Voters may say that baby-faced pollies look less competent, but they still seem to vote for them. From a new Finnish study:
Faces of Politicians: Babyfacedness Predicts Inferred Competence but Not Electoral Success
Panu Poutvaara, Henrik Jordahl and Niclas Berggren
forthcoming, Journal of Experimental Social Psychology
Recent research has documented that competent-looking political candidates do better in U.S. elections and that babyfaced individuals are generally perceived to be less competent than maturefaced individuals. Taken together, this suggests that babyfaced political candidates are perceived as less competent and therefore fare worse in elections. We test this hypothesis, making use of photograph-based judgments by 2,772 respondents of the facial appearance of 1,785 Finnish political candidates. Our results confirm that babyfacedness is negatively related to inferred competence in politics. Despite this, babyfacedness is either unrelated or positively related to electoral success, depending on the sample of candidates.

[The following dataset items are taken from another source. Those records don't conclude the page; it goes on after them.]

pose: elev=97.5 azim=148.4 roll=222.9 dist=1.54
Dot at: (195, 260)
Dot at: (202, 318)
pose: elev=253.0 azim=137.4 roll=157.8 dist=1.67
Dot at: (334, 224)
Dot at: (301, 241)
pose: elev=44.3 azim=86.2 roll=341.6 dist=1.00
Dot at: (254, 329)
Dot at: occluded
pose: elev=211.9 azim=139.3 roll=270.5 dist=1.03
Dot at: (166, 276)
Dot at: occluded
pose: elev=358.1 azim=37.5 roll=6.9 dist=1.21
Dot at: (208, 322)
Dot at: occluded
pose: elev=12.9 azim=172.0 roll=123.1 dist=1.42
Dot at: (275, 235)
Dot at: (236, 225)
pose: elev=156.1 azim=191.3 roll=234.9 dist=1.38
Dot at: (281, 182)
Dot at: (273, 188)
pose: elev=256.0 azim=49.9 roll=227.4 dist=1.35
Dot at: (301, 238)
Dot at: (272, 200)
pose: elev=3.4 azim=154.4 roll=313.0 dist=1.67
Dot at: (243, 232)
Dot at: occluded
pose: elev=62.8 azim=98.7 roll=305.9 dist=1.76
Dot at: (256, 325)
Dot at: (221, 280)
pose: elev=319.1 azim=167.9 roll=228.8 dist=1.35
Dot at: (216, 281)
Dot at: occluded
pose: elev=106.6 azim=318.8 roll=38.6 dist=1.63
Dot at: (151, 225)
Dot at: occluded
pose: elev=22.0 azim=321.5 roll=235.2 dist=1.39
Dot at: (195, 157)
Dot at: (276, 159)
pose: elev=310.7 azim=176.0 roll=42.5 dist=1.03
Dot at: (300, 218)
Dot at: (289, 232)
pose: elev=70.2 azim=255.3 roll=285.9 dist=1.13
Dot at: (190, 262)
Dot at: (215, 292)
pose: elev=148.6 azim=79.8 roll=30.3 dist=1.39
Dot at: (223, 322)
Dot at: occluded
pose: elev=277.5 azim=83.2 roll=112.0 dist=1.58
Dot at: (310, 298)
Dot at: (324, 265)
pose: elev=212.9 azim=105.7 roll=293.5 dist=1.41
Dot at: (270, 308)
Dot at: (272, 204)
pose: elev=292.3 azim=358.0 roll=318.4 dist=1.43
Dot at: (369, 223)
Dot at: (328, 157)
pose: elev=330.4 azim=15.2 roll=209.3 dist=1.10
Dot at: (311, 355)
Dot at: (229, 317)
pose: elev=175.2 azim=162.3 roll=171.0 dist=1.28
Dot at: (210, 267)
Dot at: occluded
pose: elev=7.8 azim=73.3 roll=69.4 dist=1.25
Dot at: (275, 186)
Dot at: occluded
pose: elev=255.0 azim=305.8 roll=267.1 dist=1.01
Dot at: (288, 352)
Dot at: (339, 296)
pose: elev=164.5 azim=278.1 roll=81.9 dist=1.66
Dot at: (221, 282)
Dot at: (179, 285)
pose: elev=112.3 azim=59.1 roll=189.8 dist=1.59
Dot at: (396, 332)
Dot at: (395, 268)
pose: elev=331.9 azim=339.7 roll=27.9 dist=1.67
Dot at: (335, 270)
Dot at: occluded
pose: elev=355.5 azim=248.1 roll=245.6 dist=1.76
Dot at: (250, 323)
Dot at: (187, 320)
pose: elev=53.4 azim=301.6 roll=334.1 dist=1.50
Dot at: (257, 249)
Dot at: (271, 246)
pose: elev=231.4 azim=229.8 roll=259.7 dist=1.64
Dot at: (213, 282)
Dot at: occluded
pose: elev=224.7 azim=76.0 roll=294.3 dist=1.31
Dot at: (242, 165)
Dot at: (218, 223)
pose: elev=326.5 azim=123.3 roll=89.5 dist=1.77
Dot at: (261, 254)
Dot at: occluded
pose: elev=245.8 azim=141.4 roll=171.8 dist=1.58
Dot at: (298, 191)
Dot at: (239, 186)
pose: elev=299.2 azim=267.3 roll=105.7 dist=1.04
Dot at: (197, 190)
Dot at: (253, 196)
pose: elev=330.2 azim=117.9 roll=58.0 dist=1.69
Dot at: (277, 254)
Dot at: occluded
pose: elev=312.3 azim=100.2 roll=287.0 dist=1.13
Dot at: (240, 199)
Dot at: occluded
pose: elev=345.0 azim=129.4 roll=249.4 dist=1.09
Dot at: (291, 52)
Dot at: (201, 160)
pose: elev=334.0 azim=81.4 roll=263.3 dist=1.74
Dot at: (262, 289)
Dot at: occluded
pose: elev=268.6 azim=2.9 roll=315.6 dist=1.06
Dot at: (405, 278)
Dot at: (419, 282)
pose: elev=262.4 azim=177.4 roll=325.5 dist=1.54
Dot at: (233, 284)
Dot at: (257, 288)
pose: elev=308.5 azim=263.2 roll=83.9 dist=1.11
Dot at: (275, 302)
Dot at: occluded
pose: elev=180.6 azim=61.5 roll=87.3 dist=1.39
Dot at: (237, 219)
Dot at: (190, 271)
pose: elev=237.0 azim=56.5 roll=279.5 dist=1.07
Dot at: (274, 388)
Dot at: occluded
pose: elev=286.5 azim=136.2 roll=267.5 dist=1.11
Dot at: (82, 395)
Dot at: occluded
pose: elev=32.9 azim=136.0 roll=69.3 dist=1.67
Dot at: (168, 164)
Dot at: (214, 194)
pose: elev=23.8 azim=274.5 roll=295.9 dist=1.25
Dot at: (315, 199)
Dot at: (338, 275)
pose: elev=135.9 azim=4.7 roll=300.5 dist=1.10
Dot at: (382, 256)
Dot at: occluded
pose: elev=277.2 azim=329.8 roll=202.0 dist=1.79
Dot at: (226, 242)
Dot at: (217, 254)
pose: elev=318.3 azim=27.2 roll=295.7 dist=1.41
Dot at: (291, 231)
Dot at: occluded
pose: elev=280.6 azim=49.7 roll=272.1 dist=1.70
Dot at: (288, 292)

Speaking of babies, it turns out that kids themselves actually aren’t bad at picking election winners.
Predicting Elections: Child’s Play!
John Antonakis and Olaf Dalgas
Science
In two experiments, children and adults rated pairs of faces from election races. Naïve adults judged a pair on competence; after playing a game, children chose who they would prefer to be captain of their boat. Children’s (as well as adults’) preferences accurately predicted actual election outcomes.